▸ **EXERCISE**: Rewrite the stretch from the start of the items through the line containing "a free sandbox", swapping "Hedge Funds" for "Mutual Funds" and leaving everything else unchanged.

▸ **DATASET RECORDS**:
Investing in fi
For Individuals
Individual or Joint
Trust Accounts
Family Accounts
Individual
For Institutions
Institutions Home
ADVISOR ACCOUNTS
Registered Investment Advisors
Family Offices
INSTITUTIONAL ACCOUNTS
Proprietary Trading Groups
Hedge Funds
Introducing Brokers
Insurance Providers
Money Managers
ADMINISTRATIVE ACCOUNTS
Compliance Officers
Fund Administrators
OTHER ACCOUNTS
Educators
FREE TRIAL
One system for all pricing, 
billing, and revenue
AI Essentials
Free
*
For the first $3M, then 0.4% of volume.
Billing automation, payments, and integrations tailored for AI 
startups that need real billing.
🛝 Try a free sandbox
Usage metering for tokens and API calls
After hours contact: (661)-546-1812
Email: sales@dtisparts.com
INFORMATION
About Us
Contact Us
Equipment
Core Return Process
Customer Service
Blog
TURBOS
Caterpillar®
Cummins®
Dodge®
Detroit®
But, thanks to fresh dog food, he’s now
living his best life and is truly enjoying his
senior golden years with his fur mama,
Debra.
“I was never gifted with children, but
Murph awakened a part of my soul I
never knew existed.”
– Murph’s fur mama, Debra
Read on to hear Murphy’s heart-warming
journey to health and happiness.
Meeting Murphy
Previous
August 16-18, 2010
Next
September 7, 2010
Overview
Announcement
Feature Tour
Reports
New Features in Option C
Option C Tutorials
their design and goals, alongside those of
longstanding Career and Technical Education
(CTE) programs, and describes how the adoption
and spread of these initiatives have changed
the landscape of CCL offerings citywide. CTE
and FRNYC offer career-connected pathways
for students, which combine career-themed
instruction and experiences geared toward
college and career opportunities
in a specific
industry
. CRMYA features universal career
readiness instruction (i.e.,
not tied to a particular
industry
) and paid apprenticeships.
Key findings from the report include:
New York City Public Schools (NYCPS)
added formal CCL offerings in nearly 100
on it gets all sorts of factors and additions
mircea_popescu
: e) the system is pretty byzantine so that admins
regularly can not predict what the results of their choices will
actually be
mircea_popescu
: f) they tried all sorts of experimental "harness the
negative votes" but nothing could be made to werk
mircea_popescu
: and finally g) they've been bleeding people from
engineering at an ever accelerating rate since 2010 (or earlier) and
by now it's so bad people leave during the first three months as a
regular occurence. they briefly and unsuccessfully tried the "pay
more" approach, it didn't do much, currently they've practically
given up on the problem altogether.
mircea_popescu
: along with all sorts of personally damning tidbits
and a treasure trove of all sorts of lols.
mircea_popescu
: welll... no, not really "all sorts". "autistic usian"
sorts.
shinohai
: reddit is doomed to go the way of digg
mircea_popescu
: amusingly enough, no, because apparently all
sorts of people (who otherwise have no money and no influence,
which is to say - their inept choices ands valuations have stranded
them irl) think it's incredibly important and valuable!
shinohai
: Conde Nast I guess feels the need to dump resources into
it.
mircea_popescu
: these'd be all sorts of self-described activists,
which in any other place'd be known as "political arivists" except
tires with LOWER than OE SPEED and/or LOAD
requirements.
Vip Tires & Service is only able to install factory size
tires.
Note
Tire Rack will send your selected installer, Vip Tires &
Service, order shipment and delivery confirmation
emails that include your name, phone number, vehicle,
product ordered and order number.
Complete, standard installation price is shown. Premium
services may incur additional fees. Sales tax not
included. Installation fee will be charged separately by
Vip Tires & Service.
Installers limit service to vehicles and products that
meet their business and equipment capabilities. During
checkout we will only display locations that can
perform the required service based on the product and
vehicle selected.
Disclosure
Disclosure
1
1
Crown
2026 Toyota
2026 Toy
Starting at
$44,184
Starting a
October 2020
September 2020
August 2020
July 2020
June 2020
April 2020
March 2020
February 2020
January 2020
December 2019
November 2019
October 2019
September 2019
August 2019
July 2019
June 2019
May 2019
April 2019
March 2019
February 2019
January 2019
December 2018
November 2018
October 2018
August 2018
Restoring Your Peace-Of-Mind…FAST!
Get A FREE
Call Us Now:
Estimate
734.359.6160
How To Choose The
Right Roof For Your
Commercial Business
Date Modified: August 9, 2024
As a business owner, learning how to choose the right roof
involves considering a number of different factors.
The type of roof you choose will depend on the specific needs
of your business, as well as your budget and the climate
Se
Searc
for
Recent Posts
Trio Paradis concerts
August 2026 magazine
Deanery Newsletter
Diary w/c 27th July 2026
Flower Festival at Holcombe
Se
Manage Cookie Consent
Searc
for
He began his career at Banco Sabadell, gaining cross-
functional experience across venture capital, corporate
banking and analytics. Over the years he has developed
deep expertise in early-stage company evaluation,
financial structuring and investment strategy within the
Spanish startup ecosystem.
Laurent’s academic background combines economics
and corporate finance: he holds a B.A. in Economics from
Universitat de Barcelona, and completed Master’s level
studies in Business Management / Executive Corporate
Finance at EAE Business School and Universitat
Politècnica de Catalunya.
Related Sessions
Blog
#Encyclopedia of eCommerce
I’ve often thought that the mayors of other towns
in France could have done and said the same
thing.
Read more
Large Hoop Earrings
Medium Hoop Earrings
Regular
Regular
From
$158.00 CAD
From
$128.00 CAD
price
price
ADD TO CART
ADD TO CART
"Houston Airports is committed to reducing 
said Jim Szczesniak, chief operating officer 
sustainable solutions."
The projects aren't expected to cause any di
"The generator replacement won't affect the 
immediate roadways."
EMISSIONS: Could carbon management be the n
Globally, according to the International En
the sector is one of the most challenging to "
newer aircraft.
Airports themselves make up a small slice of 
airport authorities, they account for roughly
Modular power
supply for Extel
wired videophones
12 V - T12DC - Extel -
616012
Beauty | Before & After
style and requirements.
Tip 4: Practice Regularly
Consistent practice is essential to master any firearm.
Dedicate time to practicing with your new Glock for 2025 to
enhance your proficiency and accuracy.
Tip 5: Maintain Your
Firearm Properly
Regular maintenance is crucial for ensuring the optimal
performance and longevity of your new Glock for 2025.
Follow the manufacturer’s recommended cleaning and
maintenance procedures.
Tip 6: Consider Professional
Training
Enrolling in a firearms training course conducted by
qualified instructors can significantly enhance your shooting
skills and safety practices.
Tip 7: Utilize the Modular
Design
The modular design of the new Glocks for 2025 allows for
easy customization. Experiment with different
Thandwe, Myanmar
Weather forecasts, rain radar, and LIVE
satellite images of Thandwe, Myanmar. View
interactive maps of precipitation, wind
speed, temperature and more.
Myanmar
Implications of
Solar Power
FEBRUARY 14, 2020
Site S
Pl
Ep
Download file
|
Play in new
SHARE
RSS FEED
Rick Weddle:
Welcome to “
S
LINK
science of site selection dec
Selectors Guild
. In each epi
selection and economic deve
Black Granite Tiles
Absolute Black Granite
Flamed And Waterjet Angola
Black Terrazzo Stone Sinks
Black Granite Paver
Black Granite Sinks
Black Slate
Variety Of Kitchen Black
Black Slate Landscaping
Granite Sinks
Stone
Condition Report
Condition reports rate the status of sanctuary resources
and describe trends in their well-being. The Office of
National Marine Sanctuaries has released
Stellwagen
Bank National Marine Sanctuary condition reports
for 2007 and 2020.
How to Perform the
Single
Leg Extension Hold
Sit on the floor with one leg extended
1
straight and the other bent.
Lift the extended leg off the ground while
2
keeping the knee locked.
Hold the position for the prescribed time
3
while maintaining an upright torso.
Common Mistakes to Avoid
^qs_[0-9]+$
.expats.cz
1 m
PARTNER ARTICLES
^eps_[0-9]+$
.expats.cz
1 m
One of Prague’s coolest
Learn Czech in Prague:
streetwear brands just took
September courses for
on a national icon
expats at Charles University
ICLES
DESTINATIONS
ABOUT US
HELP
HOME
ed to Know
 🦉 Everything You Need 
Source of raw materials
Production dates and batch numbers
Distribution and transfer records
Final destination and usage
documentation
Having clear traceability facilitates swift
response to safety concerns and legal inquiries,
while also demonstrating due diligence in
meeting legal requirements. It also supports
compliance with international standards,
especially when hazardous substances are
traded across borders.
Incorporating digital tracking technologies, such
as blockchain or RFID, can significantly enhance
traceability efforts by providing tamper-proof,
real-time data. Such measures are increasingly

▸ **ANSWER FOR THIS EXERCISE**:
Investing in fi
For Individuals
Individual or Joint
Trust Accounts
Family Accounts
Individual
For Institutions
Institutions Home
ADVISOR ACCOUNTS
Registered Investment Advisors
Family Offices
INSTITUTIONAL ACCOUNTS
Proprietary Trading Groups
Mutual Funds
Introducing Brokers
Insurance Providers
Money Managers
ADMINISTRATIVE ACCOUNTS
Compliance Officers
Fund Administrators
OTHER ACCOUNTS
Educators
FREE TRIAL
One system for all pricing, 
billing, and revenue
AI Essentials
Free
*
For the first $3M, then 0.4% of volume.
Billing automation, payments, and integrations tailored for AI 
startups that need real billing.
🛝 Try a free sandbox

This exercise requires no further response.